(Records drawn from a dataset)
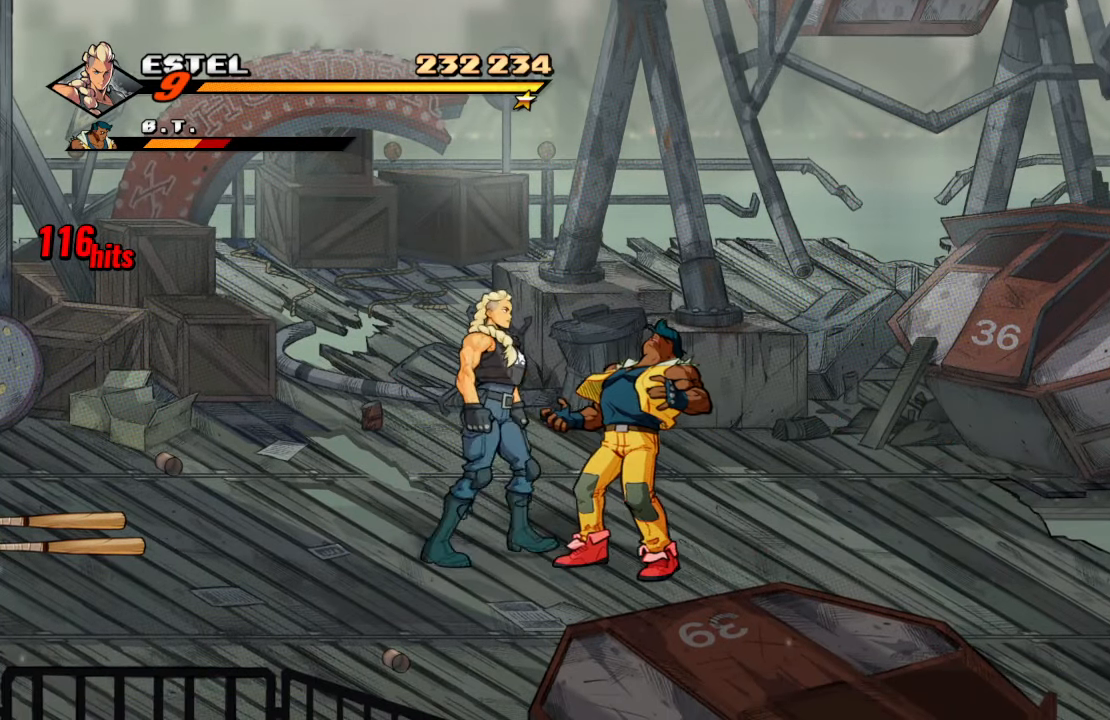
{"buttons": ["SQUARE"], "left_stick": "center", "right_stick": "center", "events": [[116, "DPAD_RIGHT", "up"], [183, "SQUARE", "down"], [316, "SQUARE", "up"], [366, "SQUARE", "down"]]}
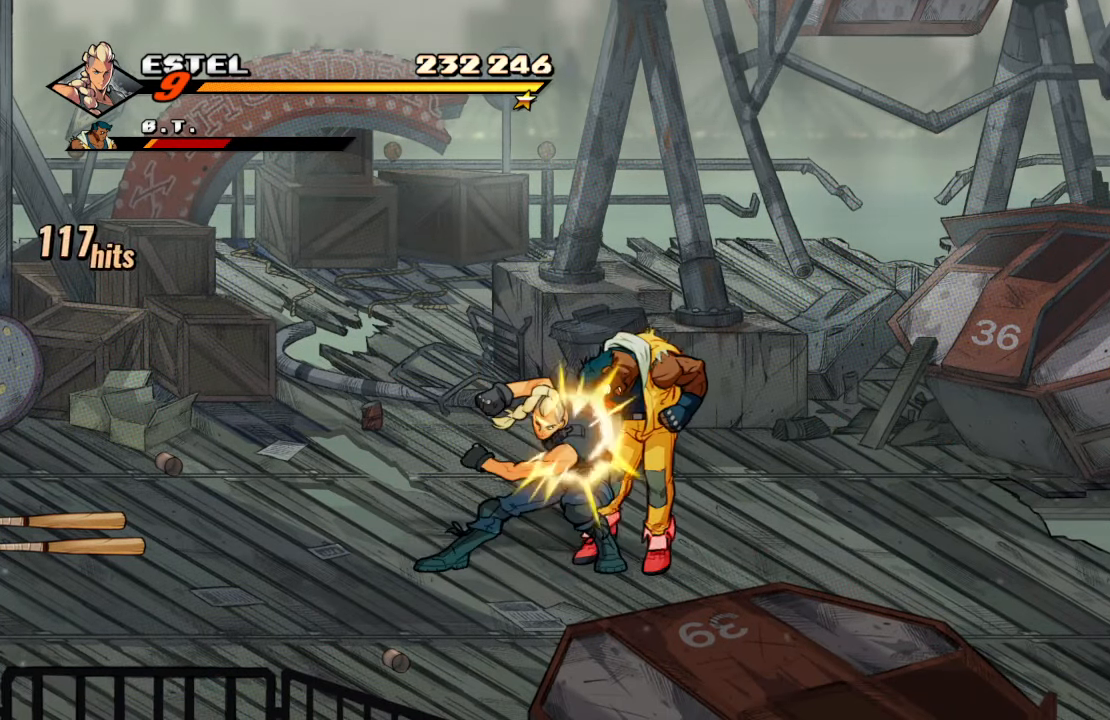
{"buttons": ["DPAD_LEFT"], "left_stick": "center", "right_stick": "center", "events": [[50, "SQUARE", "up"], [466, "DPAD_LEFT", "down"]]}
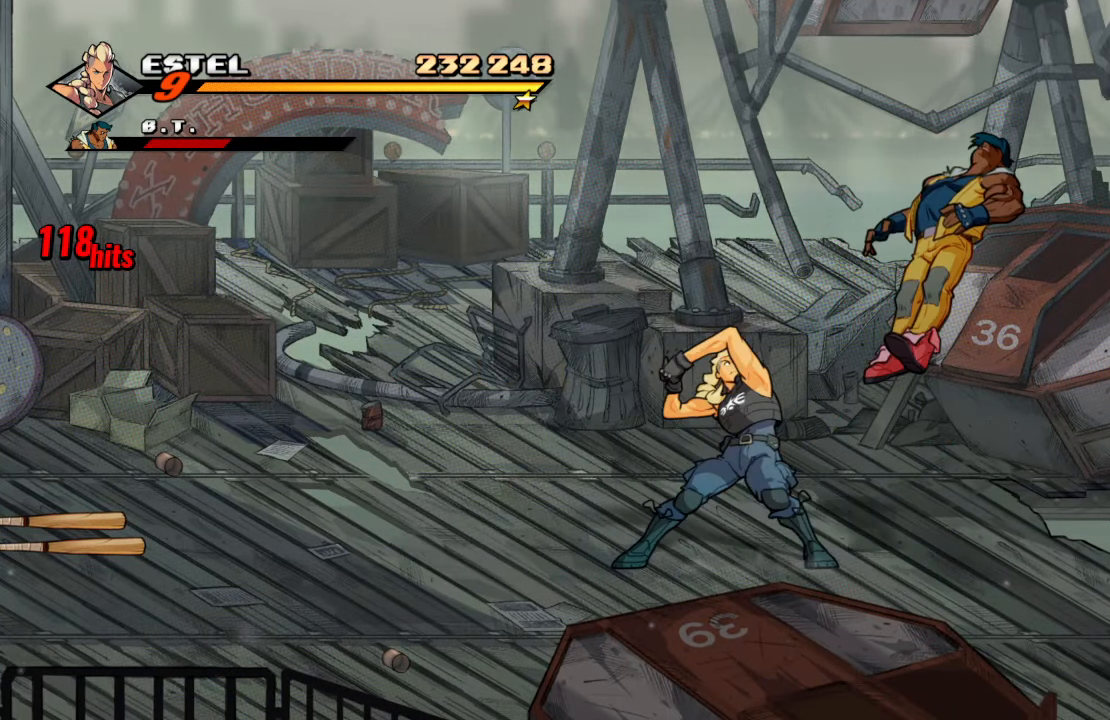
{"buttons": ["DPAD_LEFT"], "left_stick": "center", "right_stick": "center", "events": []}
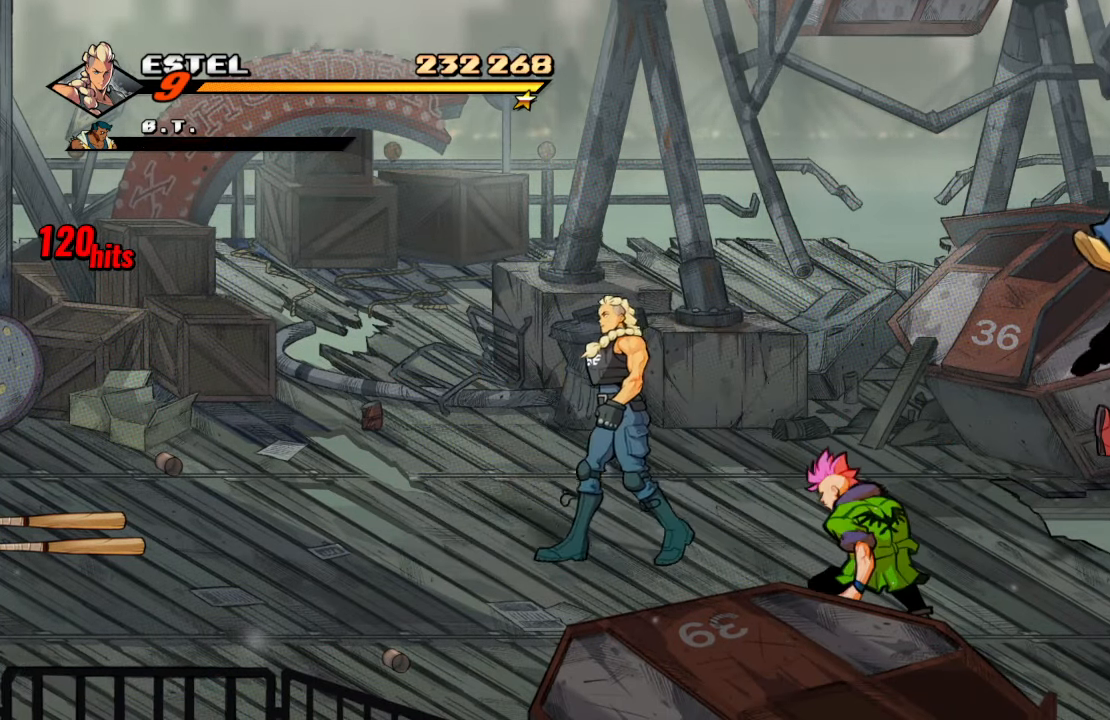
{"buttons": ["DPAD_DOWN"], "left_stick": "center", "right_stick": "center", "events": [[16, "DPAD_UP", "down"], [183, "DPAD_UP", "up"], [333, "DPAD_DOWN", "down"], [333, "DPAD_LEFT", "up"]]}
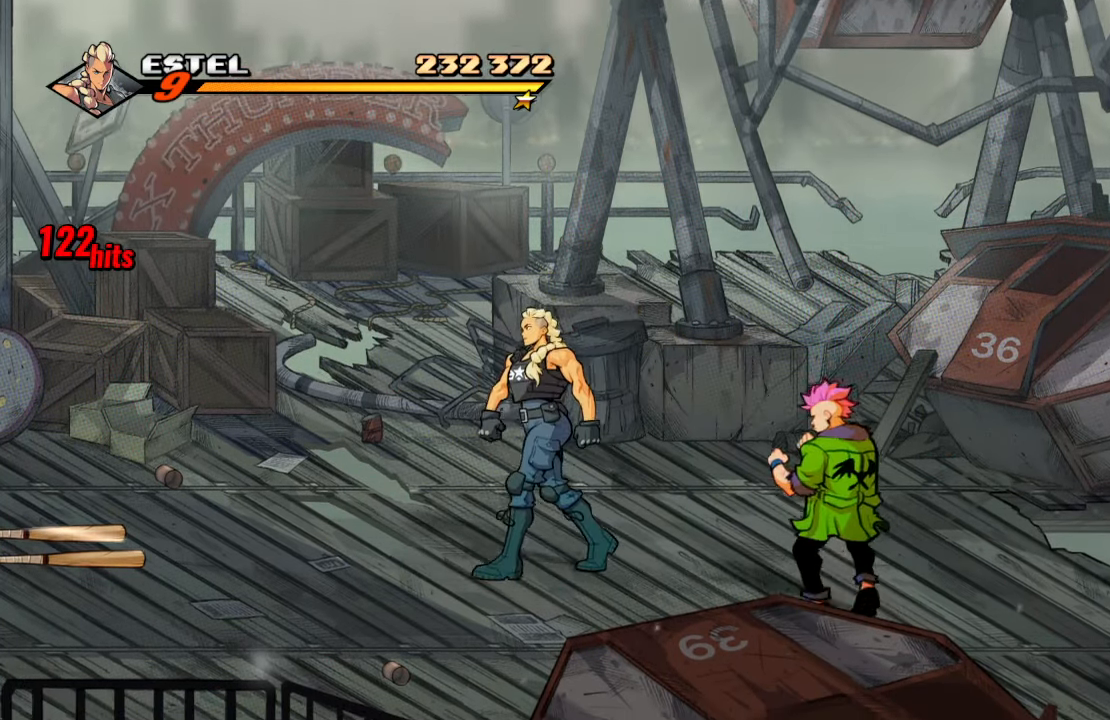
{"buttons": ["TRIANGLE"], "left_stick": "center", "right_stick": "center", "events": [[83, "DPAD_DOWN", "up"], [166, "TRIANGLE", "down"], [333, "TRIANGLE", "up"], [366, "TRIANGLE", "down"]]}
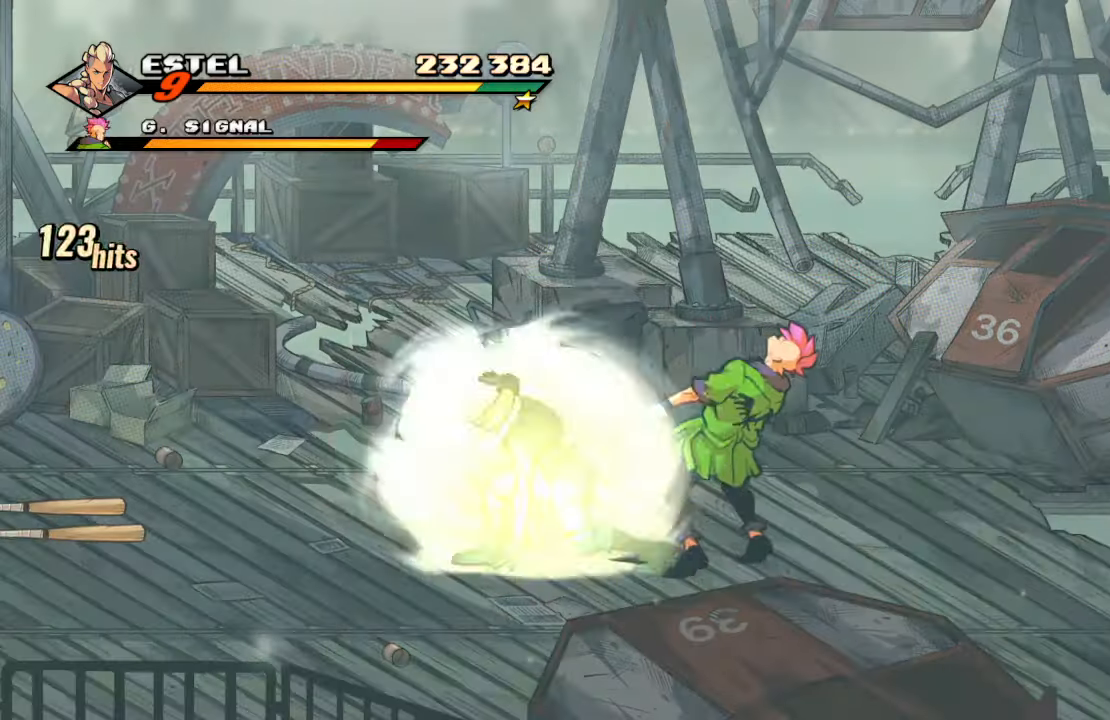
{"buttons": ["SQUARE", "DPAD_RIGHT"], "left_stick": "center", "right_stick": "center", "events": [[33, "TRIANGLE", "up"], [133, "DPAD_RIGHT", "down"], [233, "DPAD_RIGHT", "up"], [300, "DPAD_RIGHT", "down"], [417, "DPAD_RIGHT", "up"], [417, "SQUARE", "down"], [467, "DPAD_RIGHT", "down"]]}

#### WHAT YOU HAVE TO DO:
For each record above, write out its text exactly and skip any picture.

#### RESULT OF THIS TASK:
{"buttons": ["SQUARE"], "left_stick": "center", "right_stick": "center", "events": [[116, "DPAD_RIGHT", "up"], [183, "SQUARE", "down"], [316, "SQUARE", "up"], [366, "SQUARE", "down"]]}
{"buttons": ["DPAD_LEFT"], "left_stick": "center", "right_stick": "center", "events": [[50, "SQUARE", "up"], [466, "DPAD_LEFT", "down"]]}
{"buttons": ["DPAD_LEFT"], "left_stick": "center", "right_stick": "center", "events": []}
{"buttons": ["DPAD_DOWN"], "left_stick": "center", "right_stick": "center", "events": [[16, "DPAD_UP", "down"], [183, "DPAD_UP", "up"], [333, "DPAD_DOWN", "down"], [333, "DPAD_LEFT", "up"]]}
{"buttons": ["TRIANGLE"], "left_stick": "center", "right_stick": "center", "events": [[83, "DPAD_DOWN", "up"], [166, "TRIANGLE", "down"], [333, "TRIANGLE", "up"], [366, "TRIANGLE", "down"]]}
{"buttons": ["SQUARE", "DPAD_RIGHT"], "left_stick": "center", "right_stick": "center", "events": [[33, "TRIANGLE", "up"], [133, "DPAD_RIGHT", "down"], [233, "DPAD_RIGHT", "up"], [300, "DPAD_RIGHT", "down"], [417, "DPAD_RIGHT", "up"], [417, "SQUARE", "down"], [467, "DPAD_RIGHT", "down"]]}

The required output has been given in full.